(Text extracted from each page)
————

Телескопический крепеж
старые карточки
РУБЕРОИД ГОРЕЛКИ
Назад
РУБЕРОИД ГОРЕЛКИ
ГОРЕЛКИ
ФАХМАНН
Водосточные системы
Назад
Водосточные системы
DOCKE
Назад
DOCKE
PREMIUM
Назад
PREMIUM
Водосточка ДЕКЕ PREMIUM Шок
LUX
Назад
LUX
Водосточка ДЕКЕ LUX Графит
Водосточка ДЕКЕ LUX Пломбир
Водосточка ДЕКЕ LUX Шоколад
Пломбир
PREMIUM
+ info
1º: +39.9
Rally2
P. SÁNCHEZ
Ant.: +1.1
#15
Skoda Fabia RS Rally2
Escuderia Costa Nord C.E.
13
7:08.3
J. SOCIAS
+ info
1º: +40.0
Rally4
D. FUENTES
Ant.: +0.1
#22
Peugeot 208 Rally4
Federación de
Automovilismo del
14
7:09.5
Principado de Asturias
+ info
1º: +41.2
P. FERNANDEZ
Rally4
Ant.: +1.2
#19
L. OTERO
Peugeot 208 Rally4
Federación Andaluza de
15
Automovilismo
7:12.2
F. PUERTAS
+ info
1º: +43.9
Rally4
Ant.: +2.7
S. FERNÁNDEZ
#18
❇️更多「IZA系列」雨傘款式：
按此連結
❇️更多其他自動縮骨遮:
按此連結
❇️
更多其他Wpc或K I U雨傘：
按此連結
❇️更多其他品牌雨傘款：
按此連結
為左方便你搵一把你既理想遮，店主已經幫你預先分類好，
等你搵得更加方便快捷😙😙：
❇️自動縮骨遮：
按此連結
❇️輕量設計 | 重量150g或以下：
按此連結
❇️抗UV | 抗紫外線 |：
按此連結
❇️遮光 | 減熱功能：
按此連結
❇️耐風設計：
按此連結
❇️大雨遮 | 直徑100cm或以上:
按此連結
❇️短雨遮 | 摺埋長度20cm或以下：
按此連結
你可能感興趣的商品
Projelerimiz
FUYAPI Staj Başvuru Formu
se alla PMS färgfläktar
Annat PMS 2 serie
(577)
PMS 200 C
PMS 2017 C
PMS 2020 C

————

**THE PROBLEM:** Can you repeat every line of the records above, word for word and in the same order?

**EXERCISE OUTPUT:**
Телескопический крепеж
старые карточки
РУБЕРОИД ГОРЕЛКИ
Назад
РУБЕРОИД ГОРЕЛКИ
ГОРЕЛКИ
ФАХМАНН
Водосточные системы
Назад
Водосточные системы
DOCKE
Назад
DOCKE
PREMIUM
Назад
PREMIUM
Водосточка ДЕКЕ PREMIUM Шок
LUX
Назад
LUX
Водосточка ДЕКЕ LUX Графит
Водосточка ДЕКЕ LUX Пломбир
Водосточка ДЕКЕ LUX Шоколад
Пломбир
PREMIUM
+ info
1º: +39.9
Rally2
P. SÁNCHEZ
Ant.: +1.1
#15
Skoda Fabia RS Rally2
Escuderia Costa Nord C.E.
13
7:08.3
J. SOCIAS
+ info
1º: +40.0
Rally4
D. FUENTES
Ant.: +0.1
#22
Peugeot 208 Rally4
Federación de
Automovilismo del
14
7:09.5
Principado de Asturias
+ info
1º: +41.2
P. FERNANDEZ
Rally4
Ant.: +1.2
#19
L. OTERO
Peugeot 208 Rally4
Federación Andaluza de
15
Automovilismo
7:12.2
F. PUERTAS
+ info
1º: +43.9
Rally4
Ant.: +2.7
S. FERNÁNDEZ
#18
❇️更多「IZA系列」雨傘款式：
按此連結
❇️更多其他自動縮骨遮:
按此連結
❇️
更多其他Wpc或K I U雨傘：
按此連結
❇️更多其他品牌雨傘款：
按此連結
為左方便你搵一把你既理想遮，店主已經幫你預先分類好，
等你搵得更加方便快捷😙😙：
❇️自動縮骨遮：
按此連結
❇️輕量設計 | 重量150g或以下：
按此連結
❇️抗UV | 抗紫外線 |：
按此連結
❇️遮光 | 減熱功能：
按此連結
❇️耐風設計：
按此連結
❇️大雨遮 | 直徑100cm或以上:
按此連結
❇️短雨遮 | 摺埋長度20cm或以下：
按此連結
你可能感興趣的商品
Projelerimiz
FUYAPI Staj Başvuru Formu
se alla PMS färgfläktar
Annat PMS 2 serie
(577)
PMS 200 C
PMS 2017 C
PMS 2020 C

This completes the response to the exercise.